Geçmeye Herkesin Korktuğu Kapı Arası

Sarayda bulunan Babüsselam, Osmanlı'da geçirmenin en çok korkulduğu ve kapı arası adı verilen bölümdür. Sarayda iki kapı arasında bulunan bu geçit, karanlık dehlizlere gitmekte ve her biri korkunç cellatların odasına çıkan geçitler bulunmaktaydı. Devlet adamları ve sadrazamlar bu geçitten geçerken sürekli dua çekerek ve tedirgin bir şekilde geçmektedir. Çünkü haklarında habersiz bir şekilde çıkan ölüm fermanı ile karşılarına çıkan bu korkunç dehlizde ki bir cellat hayatının sona gelmesi anlamına geliyordu.

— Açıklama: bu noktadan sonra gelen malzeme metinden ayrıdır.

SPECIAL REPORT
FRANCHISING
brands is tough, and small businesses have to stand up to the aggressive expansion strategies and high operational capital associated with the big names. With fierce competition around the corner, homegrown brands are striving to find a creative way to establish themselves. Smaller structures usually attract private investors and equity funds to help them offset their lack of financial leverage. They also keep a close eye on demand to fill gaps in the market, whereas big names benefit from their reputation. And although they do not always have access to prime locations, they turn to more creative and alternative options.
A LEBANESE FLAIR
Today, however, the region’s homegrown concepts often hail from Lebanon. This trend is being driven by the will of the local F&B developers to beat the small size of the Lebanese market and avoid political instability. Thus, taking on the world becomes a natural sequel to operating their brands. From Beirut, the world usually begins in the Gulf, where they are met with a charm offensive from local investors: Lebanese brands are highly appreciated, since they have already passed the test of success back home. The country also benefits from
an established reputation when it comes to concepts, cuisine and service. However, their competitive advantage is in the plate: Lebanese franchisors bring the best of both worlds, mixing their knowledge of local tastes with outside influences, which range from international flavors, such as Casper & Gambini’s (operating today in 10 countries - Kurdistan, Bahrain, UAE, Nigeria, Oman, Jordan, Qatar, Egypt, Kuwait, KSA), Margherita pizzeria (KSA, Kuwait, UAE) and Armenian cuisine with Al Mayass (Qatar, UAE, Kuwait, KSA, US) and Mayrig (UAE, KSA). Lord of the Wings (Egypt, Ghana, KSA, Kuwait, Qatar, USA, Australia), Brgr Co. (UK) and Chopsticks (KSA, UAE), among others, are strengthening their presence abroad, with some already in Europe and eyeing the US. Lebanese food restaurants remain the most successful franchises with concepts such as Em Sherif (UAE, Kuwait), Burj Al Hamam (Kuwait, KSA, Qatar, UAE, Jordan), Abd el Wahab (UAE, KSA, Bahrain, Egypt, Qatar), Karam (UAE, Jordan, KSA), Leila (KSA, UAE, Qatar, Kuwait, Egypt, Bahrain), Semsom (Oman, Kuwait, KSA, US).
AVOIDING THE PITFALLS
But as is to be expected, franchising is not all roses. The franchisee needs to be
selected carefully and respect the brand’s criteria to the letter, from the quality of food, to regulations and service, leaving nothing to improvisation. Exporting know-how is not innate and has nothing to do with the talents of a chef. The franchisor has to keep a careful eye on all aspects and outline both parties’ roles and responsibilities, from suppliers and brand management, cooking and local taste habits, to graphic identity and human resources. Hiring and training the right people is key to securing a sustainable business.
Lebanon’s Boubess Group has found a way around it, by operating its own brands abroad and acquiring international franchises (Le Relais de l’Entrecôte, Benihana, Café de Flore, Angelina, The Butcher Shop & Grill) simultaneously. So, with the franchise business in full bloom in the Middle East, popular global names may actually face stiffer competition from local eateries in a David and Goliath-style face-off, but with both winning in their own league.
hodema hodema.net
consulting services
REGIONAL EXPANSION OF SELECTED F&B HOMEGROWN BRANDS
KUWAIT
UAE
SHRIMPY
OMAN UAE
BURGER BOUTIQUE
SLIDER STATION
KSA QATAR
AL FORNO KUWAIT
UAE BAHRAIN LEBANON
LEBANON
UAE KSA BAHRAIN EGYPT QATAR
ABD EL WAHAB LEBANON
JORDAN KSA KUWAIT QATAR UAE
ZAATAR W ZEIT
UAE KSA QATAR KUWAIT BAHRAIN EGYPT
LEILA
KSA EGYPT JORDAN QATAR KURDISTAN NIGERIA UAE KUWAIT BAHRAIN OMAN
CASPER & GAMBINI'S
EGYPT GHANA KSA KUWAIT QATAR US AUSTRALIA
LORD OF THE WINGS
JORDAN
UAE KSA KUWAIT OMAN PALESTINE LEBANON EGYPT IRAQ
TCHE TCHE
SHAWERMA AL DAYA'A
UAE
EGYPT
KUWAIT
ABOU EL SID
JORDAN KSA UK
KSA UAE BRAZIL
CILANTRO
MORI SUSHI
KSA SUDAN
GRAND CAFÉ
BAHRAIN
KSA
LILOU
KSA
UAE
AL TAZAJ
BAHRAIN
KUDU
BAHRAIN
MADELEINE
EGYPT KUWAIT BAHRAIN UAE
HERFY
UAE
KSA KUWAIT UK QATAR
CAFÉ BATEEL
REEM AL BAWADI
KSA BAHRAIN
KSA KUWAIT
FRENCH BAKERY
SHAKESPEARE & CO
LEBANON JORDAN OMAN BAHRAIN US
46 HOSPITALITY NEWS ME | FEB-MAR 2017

Cellatlar Sadece Padişahtan Emir Alırdı

Cellatlar özel mertebede bulunan kişilerdi ve halk tarafından hiçbir şekilde sevilmezlerdi. Cellatlar sadece padişahtan emir alırlar ve sadece onu dinlerlerdi. Sadrazam dahi Bostancıbaşı'na emir veremezdi. Ayrıca cellatlar padişahın özel korumalığını da yapan seçkin bir birlikti. Acımasızlıkları ile ve dış görünüşleriyle etrafa korku salan en etkin can alma ve işkence tekniklerini harfiyen uygulayan Osmanlı cellatları bu şekilde yetişmiş bu özel askerlerdir.

Onlara kimse yaklaşmak dahi istemiyordu. Ayrıca cellatlar genellikle sağır ve dilsizlerin arasından seçiliyordu. Nedeni öldüreceği kişinin en son yakarışlarından etkilenip etkilenmemesi idi. En meşhur cellat hadiselerinden biri padişah 3. Mehmed'in bir gecede Fatih Sultan Mehmet'in "kardeş katli vaciptir" fermanı gereği, 19 kardeşini yani 19 şehzadeyi dilsiz cellatlara boğdurmasıdır.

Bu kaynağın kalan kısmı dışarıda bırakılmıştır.